This is great news. If you know me, you know how strongly I support net neutrality.
"This is totally new in Washington, that opposed to only the old Goliaths like AT&T, or traditional public utilities commissions or large insurance companies at the table, they are now joined by others like tech growth companies," said Mark Heesen, president of the National Venture Capital Association, a trade group that represents the investors of Web giants such as Google, Facebook and Amazon.
The vote is on a proposal that would begin a months-long process to formulate rules on how Internet service providers manage traffic on their networks while not blocking or unfairly slowing some content. The proposal, favored by Chairman Julius Genachowski, is expected to pass with three votes out of five.
AT&T and other wireless and cable providers say the proposal amounts to giving the government control over the Internet, and that companies will lose the ability to reduce congestion on their networks. Web service providers such as Google and Skype counter that they need unfettered access to all Internet users because the carriers could decide to block services that compete with their own.
A flood of calls, e-mails
In recent weeks, large telecommunications and cable firms have been flooding the offices of Congress, blasting e-mails and calling aides to try to get them to sign onto letters sent to Genachowski in protest of his push for new "net neutrality" rules.

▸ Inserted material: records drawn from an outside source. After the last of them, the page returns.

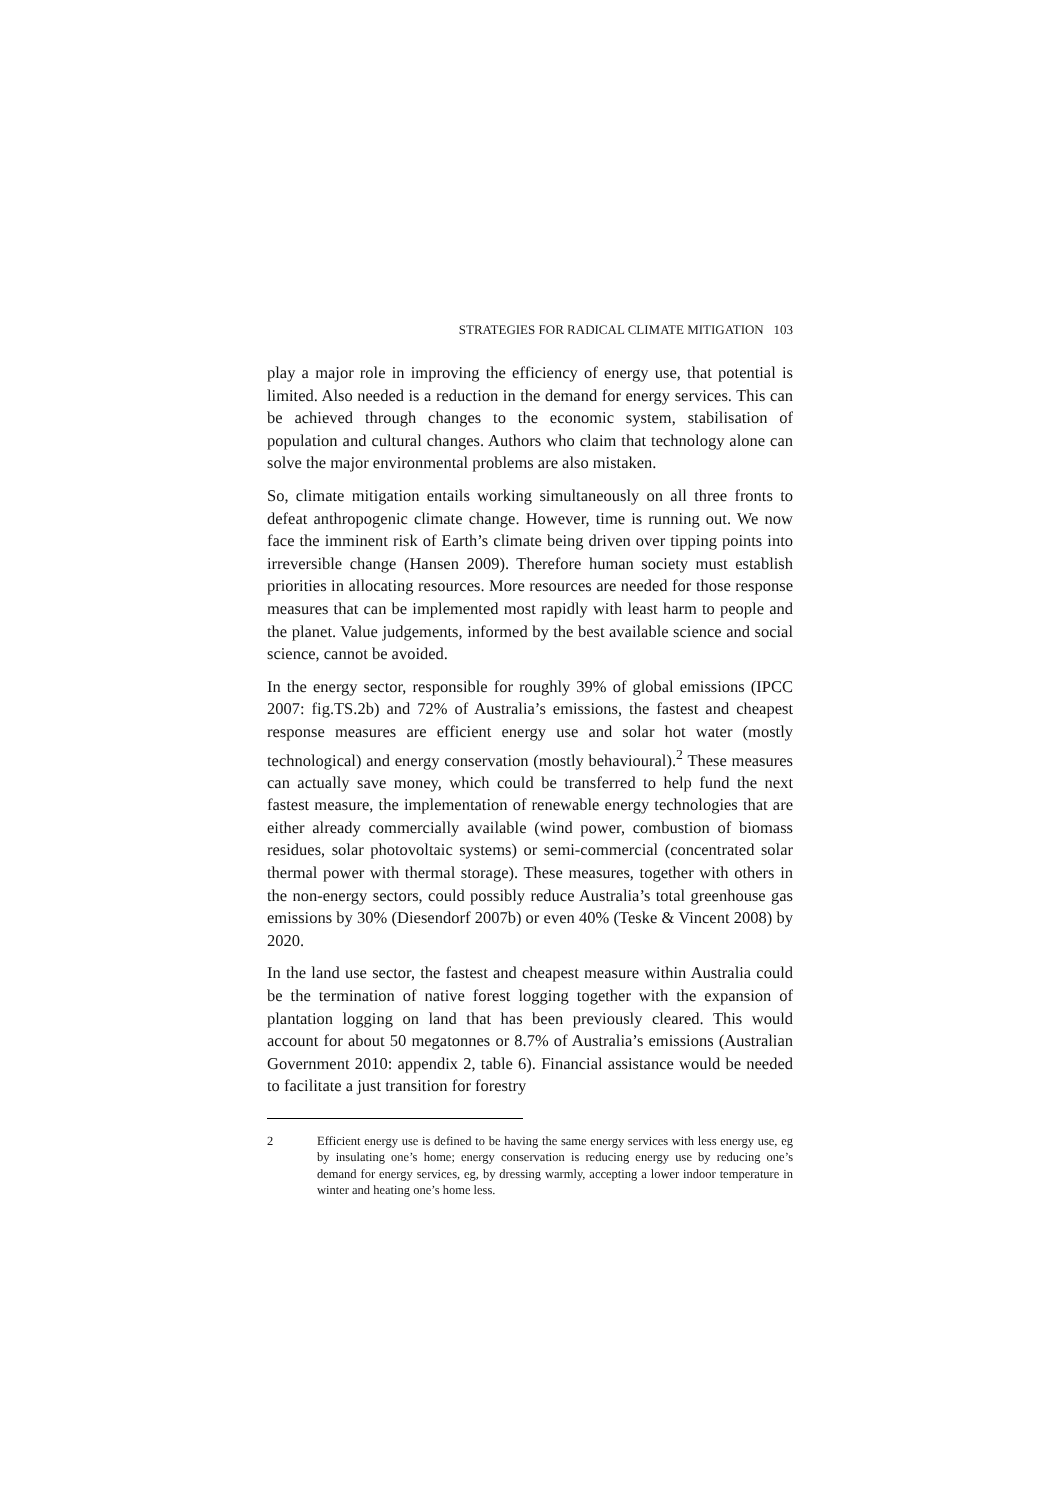STRATEGIES FOR RADICAL CLIMATE MITIGATION 103
play a major role in improving the efficiency of energy use, that potential is limited. Also needed is a reduction in the demand for energy services. This can be achieved through changes to the economic system, stabilisation of population and cultural changes. Authors who claim that technology alone can solve the major environmental problems are also mistaken.
So, climate mitigation entails working simultaneously on all three fronts to defeat anthropogenic climate change. However, time is running out. We now face the imminent risk of Earth’s climate being driven over tipping points into irreversible change (Hansen 2009). Therefore human society must establish priorities in allocating resources. More resources are needed for those response measures that can be implemented most rapidly with least harm to people and the planet. Value judgements, informed by the best available science and social science, cannot be avoided.
In the energy sector, responsible for roughly 39% of global emissions (IPCC 2007: fig.TS.2b) and 72% of Australia’s emissions, the fastest and cheapest response measures are efficient energy use and solar hot water (mostly technological) and energy conservation (mostly behavioural).<sup>2</sup> These measures can actually save money, which could be transferred to help fund the next fastest measure, the implementation of renewable energy technologies that are either already commercially available (wind power, combustion of biomass residues, solar photovoltaic systems) or semi-commercial (concentrated solar thermal power with thermal storage). These measures, together with others in the non-energy sectors, could possibly reduce Australia’s total greenhouse gas emissions by 30% (Diesendorf 2007b) or even 40% (Teske & Vincent 2008) by 2020.
In the land use sector, the fastest and cheapest measure within Australia could be the termination of native forest logging together with the expansion of plantation logging on land that has been previously cleared. This would account for about 50 megatonnes or 8.7% of Australia’s emissions (Australian Government 2010: appendix 2, table 6). Financial assistance would be needed to facilitate a just transition for forestry
2 Efficient energy use is defined to be having the same energy services with less energy use, eg by insulating one’s home; energy conservation is reducing energy use by reducing one’s demand for energy services, eg, by dressing warmly, accepting a lower indoor temperature in winter and heating one’s home less.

Staffers on Capitol Hill and at the FCC say the most active lobbyists have been from AT&T -- a company that is historically the largest donor to the political campaigns of members of Congress It has spent more than $8 million in lobbying this year on a wide range of issues, including net neutrality, according to the Center for Responsive Politics.
Last week, 72 Democratic members of Congress wrote the FCC in opposition to the net-neutrality proposals. Many of them, staffers said, had been encouraged to write by AT&T. And 52 of them received a total of $180,000 in campaign contributions from AT&T this year, according to the Center.
Over the weekend, AT&T's chief lobbyist, Jim Cicconi, reached inside the company for lobbying support, asking its 300,000 employees to write the FCC that net neutrality would severely hurt their business.
AT&T spokeswoman Claudia Jones declined to comment on the company's lobbying on the issue, saying, "Honestly, if you look at letters against net neutrality, they were sent because [lawmakers] had conviction and felt very strongly about it."
Google, by contrast, hired its first Washington staffer in 2005 and opened its first permanent office here last year, with a staff of 20. It has spent $1.8 million in lobbying this year, compared with $6.8 million by Verizon and $6 million by Comcast. Dozens of venture capitalists and high-tech giants, including Amazon, eBay and Facebook, jumped into the debate this week, throwing their support behind Genachowski's proposal, which would benefit their firms… [emphasis added]
Inserted from <Washington Post>
Do the Big Telecoms want to reduce congestion, as they claim? Probably. Is that the only reason, or even the major reason they oppose net neutrality? Hell no!!!
The biggies like AT&T, Verizon, and Comcast want to charge content providers a fee for faster throughput. That cheats their own customers. We all have our own Internet services, and except in rare cases where there is community access. Most of us have different tiers of service from which we may choose. When I had XYZ, they offered several different bandwidth speeds according to what I wanted to buy. Under net neutral rules, the only limit on the speed at which I could receive content is the speed of the connection I bought. That’s fair. If I wanted faster, I could pay more. However, if I’m paying for throughput at one speed, and the telecom company slows it down, because they want to sell me competing content or because a competing competing content provider is paying the telecom company to slow down competitors’ content, the company is cheating me out I the bandwidth I am purchasing. Make sense?
Furthermore, Big Telecom has a right-wing political agenda. All the majors, except Qwest, were in bed with the Bush/GOP regime, criminally spying on Americans. When this story first broke, it was bloggers who brought it to the attention of Americans. The MSM got on board with the story late and reluctantly. Given the opportunity, do you think Big Telecom would interfere with content from bloggers who are calling for justice against them?
I say, net neutrality is a must!
7 comments:
You'd think the Constittion would have an electronic EDIT on it, like a comment to a blog.
Ivan, the Republicans think it does.
It shouldn't be forgotten that they got rid of video they deemed unsuitable over the years, and almost all of that video was disparaging to the moronic monkey.
They can't be trusted. Not now, not tomorrow, not ever.
This is a must win just like health care.
Good, good, good!
I've only got a gut feel on this at the moment. I'll have to investigate further to decide one way or the other. Ignorance is NOT bliss.
Thanks for posting the info, Tom. Now, I can go get eddicated.
An excellent point, JR. What multi million dollar corporation can be trusted?
Welcome, One Fly, and thanks. Right on!
Amen, Phil.
Marva, you should find this one easy figuring.